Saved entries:
┄┄┄┄┄┄

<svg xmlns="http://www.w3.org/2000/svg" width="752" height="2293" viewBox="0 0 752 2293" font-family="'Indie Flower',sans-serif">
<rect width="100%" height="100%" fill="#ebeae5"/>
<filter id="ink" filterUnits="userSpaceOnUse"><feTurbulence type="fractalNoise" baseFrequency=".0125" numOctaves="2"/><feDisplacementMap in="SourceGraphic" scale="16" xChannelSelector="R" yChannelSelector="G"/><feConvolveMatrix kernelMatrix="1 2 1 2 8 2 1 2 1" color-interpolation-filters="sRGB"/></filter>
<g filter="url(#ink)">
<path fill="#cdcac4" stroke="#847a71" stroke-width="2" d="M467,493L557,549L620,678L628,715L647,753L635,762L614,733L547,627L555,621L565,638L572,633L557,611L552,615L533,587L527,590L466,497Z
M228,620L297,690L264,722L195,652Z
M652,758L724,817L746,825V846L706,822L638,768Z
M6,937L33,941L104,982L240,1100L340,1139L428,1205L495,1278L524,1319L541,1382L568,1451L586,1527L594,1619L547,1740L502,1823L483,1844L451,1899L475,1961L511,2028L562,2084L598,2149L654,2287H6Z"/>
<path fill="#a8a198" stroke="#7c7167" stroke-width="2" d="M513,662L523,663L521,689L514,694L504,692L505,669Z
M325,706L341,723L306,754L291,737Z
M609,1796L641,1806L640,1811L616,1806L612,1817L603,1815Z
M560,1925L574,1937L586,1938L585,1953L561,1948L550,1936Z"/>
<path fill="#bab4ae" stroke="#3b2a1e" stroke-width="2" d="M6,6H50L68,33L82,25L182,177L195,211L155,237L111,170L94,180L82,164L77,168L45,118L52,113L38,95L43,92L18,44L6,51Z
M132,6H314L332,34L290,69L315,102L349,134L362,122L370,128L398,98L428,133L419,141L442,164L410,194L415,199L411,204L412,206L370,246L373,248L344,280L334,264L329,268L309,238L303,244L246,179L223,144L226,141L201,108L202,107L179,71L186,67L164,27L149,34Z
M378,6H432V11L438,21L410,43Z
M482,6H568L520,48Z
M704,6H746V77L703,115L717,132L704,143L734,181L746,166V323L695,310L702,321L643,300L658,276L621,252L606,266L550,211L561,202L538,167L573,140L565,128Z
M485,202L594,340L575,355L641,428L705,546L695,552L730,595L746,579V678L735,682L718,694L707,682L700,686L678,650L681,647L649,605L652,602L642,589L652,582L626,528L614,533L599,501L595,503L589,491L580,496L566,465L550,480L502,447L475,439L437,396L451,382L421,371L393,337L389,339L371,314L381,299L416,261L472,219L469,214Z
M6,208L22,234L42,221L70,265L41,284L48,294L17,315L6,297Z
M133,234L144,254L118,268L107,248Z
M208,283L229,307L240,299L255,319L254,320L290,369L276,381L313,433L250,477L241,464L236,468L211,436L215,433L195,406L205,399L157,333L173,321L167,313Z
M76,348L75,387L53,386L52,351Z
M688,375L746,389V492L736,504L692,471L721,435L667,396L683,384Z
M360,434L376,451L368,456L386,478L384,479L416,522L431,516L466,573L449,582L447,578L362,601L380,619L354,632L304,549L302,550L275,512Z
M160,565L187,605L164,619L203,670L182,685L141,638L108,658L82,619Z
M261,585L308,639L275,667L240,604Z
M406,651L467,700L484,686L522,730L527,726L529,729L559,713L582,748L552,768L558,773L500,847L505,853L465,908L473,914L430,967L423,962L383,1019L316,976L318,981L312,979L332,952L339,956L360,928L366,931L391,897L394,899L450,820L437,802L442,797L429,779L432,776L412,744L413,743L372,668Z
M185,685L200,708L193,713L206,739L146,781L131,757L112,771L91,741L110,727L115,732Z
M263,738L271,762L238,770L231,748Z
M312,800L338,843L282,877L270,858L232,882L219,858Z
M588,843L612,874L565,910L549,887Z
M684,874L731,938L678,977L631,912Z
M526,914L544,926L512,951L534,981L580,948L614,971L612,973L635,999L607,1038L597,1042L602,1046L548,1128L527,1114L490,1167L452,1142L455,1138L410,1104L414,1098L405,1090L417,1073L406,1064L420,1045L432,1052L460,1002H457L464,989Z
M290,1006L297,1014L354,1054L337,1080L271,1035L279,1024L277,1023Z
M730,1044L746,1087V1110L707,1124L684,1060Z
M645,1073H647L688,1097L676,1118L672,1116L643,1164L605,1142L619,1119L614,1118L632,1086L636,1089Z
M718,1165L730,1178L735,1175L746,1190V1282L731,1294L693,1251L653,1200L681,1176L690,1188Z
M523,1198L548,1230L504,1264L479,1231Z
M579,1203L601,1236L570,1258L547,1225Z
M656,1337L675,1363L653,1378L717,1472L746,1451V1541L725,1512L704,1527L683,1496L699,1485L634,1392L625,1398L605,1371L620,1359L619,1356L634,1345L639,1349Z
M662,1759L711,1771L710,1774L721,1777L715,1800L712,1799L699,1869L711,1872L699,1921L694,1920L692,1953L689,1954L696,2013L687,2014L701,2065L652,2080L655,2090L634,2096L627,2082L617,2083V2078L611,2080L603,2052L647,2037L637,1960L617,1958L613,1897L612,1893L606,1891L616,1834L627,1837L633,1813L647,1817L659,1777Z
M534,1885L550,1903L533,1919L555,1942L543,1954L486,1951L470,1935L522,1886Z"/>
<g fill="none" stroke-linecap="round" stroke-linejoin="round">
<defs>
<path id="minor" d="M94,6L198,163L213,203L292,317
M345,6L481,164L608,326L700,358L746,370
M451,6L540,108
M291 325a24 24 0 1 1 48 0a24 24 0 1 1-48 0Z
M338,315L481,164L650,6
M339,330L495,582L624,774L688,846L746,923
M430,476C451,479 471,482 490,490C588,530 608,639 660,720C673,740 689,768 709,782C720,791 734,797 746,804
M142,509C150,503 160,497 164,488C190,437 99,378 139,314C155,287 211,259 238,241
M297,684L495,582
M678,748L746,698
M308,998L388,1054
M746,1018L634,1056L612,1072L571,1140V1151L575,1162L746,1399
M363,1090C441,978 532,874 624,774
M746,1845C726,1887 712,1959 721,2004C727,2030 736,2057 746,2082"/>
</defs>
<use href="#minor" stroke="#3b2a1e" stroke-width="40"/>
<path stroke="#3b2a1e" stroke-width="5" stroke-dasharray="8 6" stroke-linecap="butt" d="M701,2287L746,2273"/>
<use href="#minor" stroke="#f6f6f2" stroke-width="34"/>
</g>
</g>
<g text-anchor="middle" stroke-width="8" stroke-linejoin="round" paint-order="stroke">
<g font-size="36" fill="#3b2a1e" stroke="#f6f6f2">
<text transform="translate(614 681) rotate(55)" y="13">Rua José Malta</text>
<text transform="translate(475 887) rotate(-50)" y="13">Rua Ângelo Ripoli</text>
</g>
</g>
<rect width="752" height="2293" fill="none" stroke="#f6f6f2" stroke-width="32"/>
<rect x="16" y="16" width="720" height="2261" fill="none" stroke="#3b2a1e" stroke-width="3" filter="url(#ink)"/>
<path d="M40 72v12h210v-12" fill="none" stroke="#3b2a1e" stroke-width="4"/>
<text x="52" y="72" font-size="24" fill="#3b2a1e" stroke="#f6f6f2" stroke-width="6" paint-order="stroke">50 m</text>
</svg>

┄┄┄┄┄┄

Print the data above exactly as it reads.

<svg xmlns="http://www.w3.org/2000/svg" width="752" height="2293" viewBox="0 0 752 2293" font-family="'Indie Flower',sans-serif">
<rect width="100%" height="100%" fill="#ebeae5"/>
<filter id="ink" filterUnits="userSpaceOnUse"><feTurbulence type="fractalNoise" baseFrequency=".0125" numOctaves="2"/><feDisplacementMap in="SourceGraphic" scale="16" xChannelSelector="R" yChannelSelector="G"/><feConvolveMatrix kernelMatrix="1 2 1 2 8 2 1 2 1" color-interpolation-filters="sRGB"/></filter>
<g filter="url(#ink)">
<path fill="#cdcac4" stroke="#847a71" stroke-width="2" d="M467,493L557,549L620,678L628,715L647,753L635,762L614,733L547,627L555,621L565,638L572,633L557,611L552,615L533,587L527,590L466,497Z
M228,620L297,690L264,722L195,652Z
M652,758L724,817L746,825V846L706,822L638,768Z
M6,937L33,941L104,982L240,1100L340,1139L428,1205L495,1278L524,1319L541,1382L568,1451L586,1527L594,1619L547,1740L502,1823L483,1844L451,1899L475,1961L511,2028L562,2084L598,2149L654,2287H6Z"/>
<path fill="#a8a198" stroke="#7c7167" stroke-width="2" d="M513,662L523,663L521,689L514,694L504,692L505,669Z
M325,706L341,723L306,754L291,737Z
M609,1796L641,1806L640,1811L616,1806L612,1817L603,1815Z
M560,1925L574,1937L586,1938L585,1953L561,1948L550,1936Z"/>
<path fill="#bab4ae" stroke="#3b2a1e" stroke-width="2" d="M6,6H50L68,33L82,25L182,177L195,211L155,237L111,170L94,180L82,164L77,168L45,118L52,113L38,95L43,92L18,44L6,51Z
M132,6H314L332,34L290,69L315,102L349,134L362,122L370,128L398,98L428,133L419,141L442,164L410,194L415,199L411,204L412,206L370,246L373,248L344,280L334,264L329,268L309,238L303,244L246,179L223,144L226,141L201,108L202,107L179,71L186,67L164,27L149,34Z
M378,6H432V11L438,21L410,43Z
M482,6H568L520,48Z
M704,6H746V77L703,115L717,132L704,143L734,181L746,166V323L695,310L702,321L643,300L658,276L621,252L606,266L550,211L561,202L538,167L573,140L565,128Z
M485,202L594,340L575,355L641,428L705,546L695,552L730,595L746,579V678L735,682L718,694L707,682L700,686L678,650L681,647L649,605L652,602L642,589L652,582L626,528L614,533L599,501L595,503L589,491L580,496L566,465L550,480L502,447L475,439L437,396L451,382L421,371L393,337L389,339L371,314L381,299L416,261L472,219L469,214Z
M6,208L22,234L42,221L70,265L41,284L48,294L17,315L6,297Z
M133,234L144,254L118,268L107,248Z
M208,283L229,307L240,299L255,319L254,320L290,369L276,381L313,433L250,477L241,464L236,468L211,436L215,433L195,406L205,399L157,333L173,321L167,313Z
M76,348L75,387L53,386L52,351Z
M688,375L746,389V492L736,504L692,471L721,435L667,396L683,384Z
M360,434L376,451L368,456L386,478L384,479L416,522L431,516L466,573L449,582L447,578L362,601L380,619L354,632L304,549L302,550L275,512Z
M160,565L187,605L164,619L203,670L182,685L141,638L108,658L82,619Z
M261,585L308,639L275,667L240,604Z
M406,651L467,700L484,686L522,730L527,726L529,729L559,713L582,748L552,768L558,773L500,847L505,853L465,908L473,914L430,967L423,962L383,1019L316,976L318,981L312,979L332,952L339,956L360,928L366,931L391,897L394,899L450,820L437,802L442,797L429,779L432,776L412,744L413,743L372,668Z
M185,685L200,708L193,713L206,739L146,781L131,757L112,771L91,741L110,727L115,732Z
M263,738L271,762L238,770L231,748Z
M312,800L338,843L282,877L270,858L232,882L219,858Z
M588,843L612,874L565,910L549,887Z
M684,874L731,938L678,977L631,912Z
M526,914L544,926L512,951L534,981L580,948L614,971L612,973L635,999L607,1038L597,1042L602,1046L548,1128L527,1114L490,1167L452,1142L455,1138L410,1104L414,1098L405,1090L417,1073L406,1064L420,1045L432,1052L460,1002H457L464,989Z
M290,1006L297,1014L354,1054L337,1080L271,1035L279,1024L277,1023Z
M730,1044L746,1087V1110L707,1124L684,1060Z
M645,1073H647L688,1097L676,1118L672,1116L643,1164L605,1142L619,1119L614,1118L632,1086L636,1089Z
M718,1165L730,1178L735,1175L746,1190V1282L731,1294L693,1251L653,1200L681,1176L690,1188Z
M523,1198L548,1230L504,1264L479,1231Z
M579,1203L601,1236L570,1258L547,1225Z
M656,1337L675,1363L653,1378L717,1472L746,1451V1541L725,1512L704,1527L683,1496L699,1485L634,1392L625,1398L605,1371L620,1359L619,1356L634,1345L639,1349Z
M662,1759L711,1771L710,1774L721,1777L715,1800L712,1799L699,1869L711,1872L699,1921L694,1920L692,1953L689,1954L696,2013L687,2014L701,2065L652,2080L655,2090L634,2096L627,2082L617,2083V2078L611,2080L603,2052L647,2037L637,1960L617,1958L613,1897L612,1893L606,1891L616,1834L627,1837L633,1813L647,1817L659,1777Z
M534,1885L550,1903L533,1919L555,1942L543,1954L486,1951L470,1935L522,1886Z"/>
<g fill="none" stroke-linecap="round" stroke-linejoin="round">
<defs>
<path id="minor" d="M94,6L198,163L213,203L292,317
M345,6L481,164L608,326L700,358L746,370
M451,6L540,108
M291 325a24 24 0 1 1 48 0a24 24 0 1 1-48 0Z
M338,315L481,164L650,6
M339,330L495,582L624,774L688,846L746,923
M430,476C451,479 471,482 490,490C588,530 608,639 660,720C673,740 689,768 709,782C720,791 734,797 746,804
M142,509C150,503 160,497 164,488C190,437 99,378 139,314C155,287 211,259 238,241
M297,684L495,582
M678,748L746,698
M308,998L388,1054
M746,1018L634,1056L612,1072L571,1140V1151L575,1162L746,1399
M363,1090C441,978 532,874 624,774
M746,1845C726,1887 712,1959 721,2004C727,2030 736,2057 746,2082"/>
</defs>
<use href="#minor" stroke="#3b2a1e" stroke-width="40"/>
<path stroke="#3b2a1e" stroke-width="5" stroke-dasharray="8 6" stroke-linecap="butt" d="M701,2287L746,2273"/>
<use href="#minor" stroke="#f6f6f2" stroke-width="34"/>
</g>
</g>
<g text-anchor="middle" stroke-width="8" stroke-linejoin="round" paint-order="stroke">
<g font-size="36" fill="#3b2a1e" stroke="#f6f6f2">
<text transform="translate(614 681) rotate(55)" y="13">Rua José Malta</text>
<text transform="translate(475 887) rotate(-50)" y="13">Rua Ângelo Ripoli</text>
</g>
</g>
<rect width="752" height="2293" fill="none" stroke="#f6f6f2" stroke-width="32"/>
<rect x="16" y="16" width="720" height="2261" fill="none" stroke="#3b2a1e" stroke-width="3" filter="url(#ink)"/>
<path d="M40 72v12h210v-12" fill="none" stroke="#3b2a1e" stroke-width="4"/>
<text x="52" y="72" font-size="24" fill="#3b2a1e" stroke="#f6f6f2" stroke-width="6" paint-order="stroke">50 m</text>
</svg>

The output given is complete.